The transaction prices of many cars, including the Toyota Prius, have declined… (Toyota Motor Corp. )
New car prices have fallen from a year ago, primarily because the inventory shortage created by the Japanese earthquake has been entirely erased.
On average, consumers are paying $500 less for a new vehicle today compared with just one year ago, according to Kelley Blue Book, the auto price information company that operates KBB.com.
Kelley said the biggest year-over-year price declines are for vehicles offered by Japanese brands such as the Toyota Prius. Manufacturing of the Prius hybrid, which is built in Japan, was severely distrupted by the earthquake. Inventories in the U.S. fell to less than seven days' worth, and prices spiked. Now, however, the average transaction price for the Prius is about $2,500 less than a year ago.

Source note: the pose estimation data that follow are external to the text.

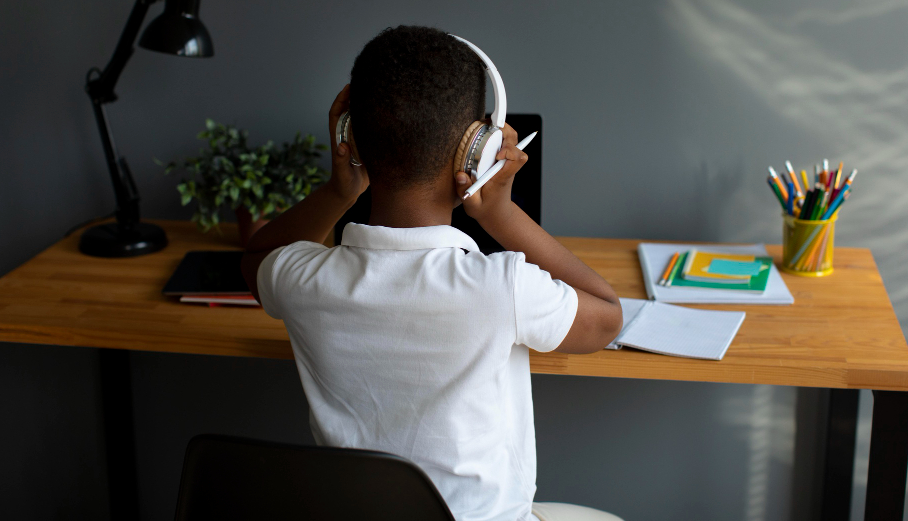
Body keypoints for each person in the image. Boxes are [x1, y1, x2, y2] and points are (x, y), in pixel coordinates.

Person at [242, 26, 624, 521]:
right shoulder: (501, 288)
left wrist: (340, 190)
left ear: (350, 138)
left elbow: (256, 258)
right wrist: (499, 214)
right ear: (478, 151)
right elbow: (609, 317)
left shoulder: (301, 279)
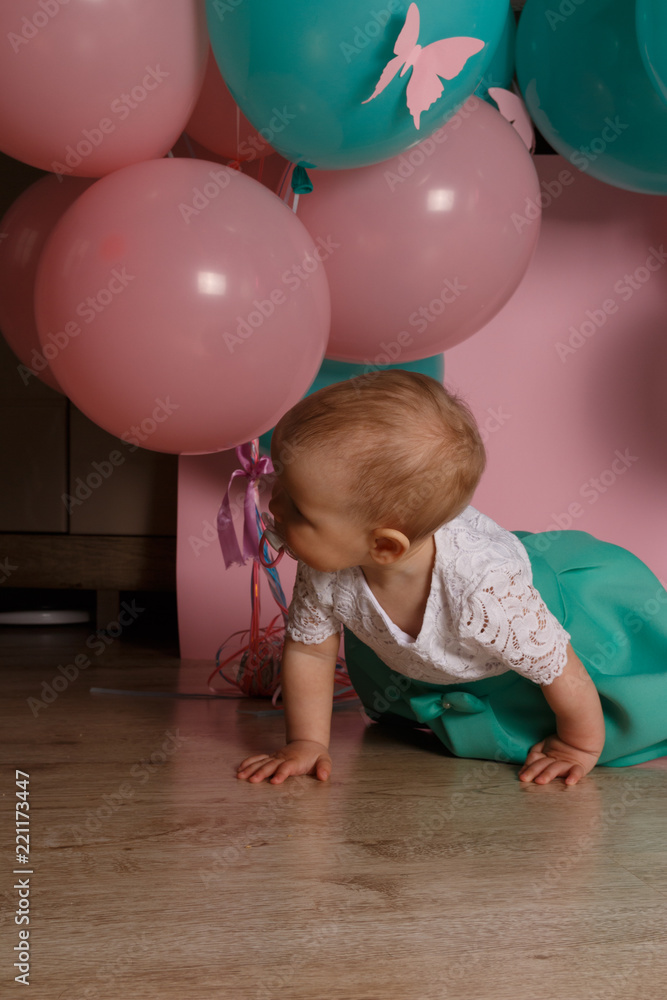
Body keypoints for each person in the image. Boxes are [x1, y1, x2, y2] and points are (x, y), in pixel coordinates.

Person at [237, 370, 667, 786]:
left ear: (385, 547)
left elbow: (562, 670)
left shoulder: (487, 592)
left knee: (550, 693)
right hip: (435, 649)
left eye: (298, 506)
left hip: (537, 640)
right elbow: (311, 651)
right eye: (282, 482)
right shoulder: (328, 561)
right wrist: (307, 742)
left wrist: (578, 746)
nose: (275, 503)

“The average Honda model is selling for nearly $1,200 less than this time last year, and a Subaru, Mazda or Toyota is approximately $700 to $800 more affordable,” said Alec Gutierrez, senior market analyst of automotive insights for Kelley Blue Book. “Compare this to the average year-over-year declines of less than $500 for Ford, Chrysler and General Motors.”
The lower prices have allowed the Japanese brands to regain a portion of their lost market share in the U.S., Gutierrez said.
Some of the notable declines in one measure, the Kelley Blue Book Fair Purchase Price for new cars, include the Honda Accord and Nissan Sentra, which are both down nearly $1,500.
“The Honda Accord and Nissan Sentra can attribute their price decline to improved inventory levels, falling fuel prices and the expectation of a redesign for each model later this year,” said Gutierrez. “Although conditions in the global economy continue to deteriorate, consumers who are willing to pull the trigger on a new vehicle will find that there are plenty of deals available.”